23 706
Wettelijke regeling van het notarisambt, mede ter vervanging van de Wet van 9 juli 1842, Stb. 20, op het Notarisambt en de Wet van 31 maart 1847, Stb. 12, houdende vaststelling van het tarief betreffende het honorarium der notarissen en verschotten (Wet op het notarisambt)

nr. 58
BRIEF VAN DE MINISTER VAN JUSTITIE

Aan de Voorzitter van de Tweede Kamer der Staten-Generaal

Den Haag, 2 november 2004

Met deze brief wil ik u informeren over de voortgang van de uitvoering van de motie van het lid Jan de Vries c.s. (Vergaderjaar 2002–2003, 23 706, nr. 52), betreffende de communicatie tussen notaris en consument over de tarieven en een goede klachtenregeling voor declaraties. Hieraan besteedde ik reeds eerder aandacht in de brief over het notariaat die ik u op 3 mei jl. heb toegezonden (Vergaderjaar 2003–2004, 23 706, nr. 56).
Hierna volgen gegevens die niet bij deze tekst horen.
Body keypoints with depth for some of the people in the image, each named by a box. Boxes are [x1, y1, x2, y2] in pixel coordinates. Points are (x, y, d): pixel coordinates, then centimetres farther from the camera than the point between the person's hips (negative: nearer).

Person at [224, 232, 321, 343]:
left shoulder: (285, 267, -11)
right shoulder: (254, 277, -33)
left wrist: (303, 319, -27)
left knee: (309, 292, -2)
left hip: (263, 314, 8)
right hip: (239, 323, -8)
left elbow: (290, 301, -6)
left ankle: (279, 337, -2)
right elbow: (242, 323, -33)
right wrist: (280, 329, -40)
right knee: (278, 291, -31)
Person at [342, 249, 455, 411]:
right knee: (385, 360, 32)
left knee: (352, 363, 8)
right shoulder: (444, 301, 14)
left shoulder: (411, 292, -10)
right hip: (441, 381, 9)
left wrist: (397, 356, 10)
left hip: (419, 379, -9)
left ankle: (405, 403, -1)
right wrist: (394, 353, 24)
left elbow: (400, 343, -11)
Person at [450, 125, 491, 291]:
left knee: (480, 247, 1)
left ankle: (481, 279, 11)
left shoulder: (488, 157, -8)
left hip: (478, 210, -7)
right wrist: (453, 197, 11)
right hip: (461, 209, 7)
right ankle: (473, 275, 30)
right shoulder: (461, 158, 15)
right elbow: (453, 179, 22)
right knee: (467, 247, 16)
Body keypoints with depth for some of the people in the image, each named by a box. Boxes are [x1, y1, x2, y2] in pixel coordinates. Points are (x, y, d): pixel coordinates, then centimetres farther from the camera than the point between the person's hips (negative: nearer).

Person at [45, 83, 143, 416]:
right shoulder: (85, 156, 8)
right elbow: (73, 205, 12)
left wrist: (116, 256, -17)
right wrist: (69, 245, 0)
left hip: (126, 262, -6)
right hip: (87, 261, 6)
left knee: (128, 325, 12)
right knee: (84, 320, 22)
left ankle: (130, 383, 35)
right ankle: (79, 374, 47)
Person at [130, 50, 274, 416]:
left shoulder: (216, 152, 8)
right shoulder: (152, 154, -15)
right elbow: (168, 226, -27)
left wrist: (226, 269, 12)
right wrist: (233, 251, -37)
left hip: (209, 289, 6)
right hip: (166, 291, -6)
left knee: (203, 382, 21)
Regeling declaratiegeschillen

De Koninklijke Notariële Beroepsorganisatie (KNB) onderkent dat de huidige regeling van declaratiegeschillen in artikel 55 van de Wet op het notarisambt bezwaren kent. De ringvoorzitters hebben er begin dit jaar met klem op aangedrongen dat de regeling op grond van de Algemene wet bestuursrecht wordt vervangen door een andere.

In mijn brief van 3 mei jl. inzake het notariaat heb ik voorgesteld dat de KNB – net zoals de Nederlandse Orde van Advocaten (sinds 1999) – aansluiting zoekt bij de Stichting Geschillencommissies voor Consumentenzaken. Deze mogelijkheid is met de KNB besproken.

Naast deze mogelijkheid onderzoekt de KNB alternatieven. Uit recent overleg tussen de KNB en de ringvoorzitters blijkt dat er een voorkeur uitgaat naar een uitbreiding van de Kamer van toezicht met een kamer die geen tuchtrecht spreekt, maar declaratiegeschillen beslecht. De ringvoorzitters zien hierin als voordeel dat klachten die zowel een tuchtrechtelijk als een financieel aspect hebben gemakkelijker in samenhang kunnen worden behandeld. Dit op grond van de constatering dat een klacht over de prijs vaak deel uitmaakt van een veelomvattender probleem.

De door de KNB geformuleerde voorkeursoptie roept bij mij een aantal vragen op, mede in relatie tot de belasting van de rechterlijke macht.

Ik heb de KNB verzocht de voorgestelde uitbreiding van de Kamer van toezicht nader uit te werken. Vervolgens zal ik op basis daarvan beoordelen of ik het door de KNB voorgestelde alternatief een begaanbare weg acht.

Mogelijkerwijs komt het onderwerp declaratiegeschillen ook aan de orde in de Commissie Evaluatie Wet op het notarisambt, onder voorzitterschap van mr. Hammerstein. Over deze Commissie bent u d.d. 9 juli jl. geïnformeerd (Stcr. 21 juli 2004, nr. 137, p. 12). In verband hiermee neem ik voorshands geen definitief standpunt in over de regeling voor declaratiegeschillen.

Helder Tariferen

De KNB biedt dit najaar de cursus «Helder offreren en tarifiëren in de praktijk» aan. In de cursus komen zowel de schriftelijke communicatie (bijvoorbeeld offertes) als de mondelinge communicatie met de cliënt aan de orde. Cursisten leren in de cursus hoe zij de eigen communicatie en die van het kantoor kunnen aanpassen zodat die helderder is. De resultaten zijn direct toepasbaar in de eigen praktijk.

Thans kan nog niet worden overzien of dit de beoogde transparantie oplevert.

Door middel van de trendrapportages notariaat, waarover ik u in mijn brief van 3 mei jl. heb geïnformeerd, zal ik de ontwikkelingen terzake nauwlettend volgen.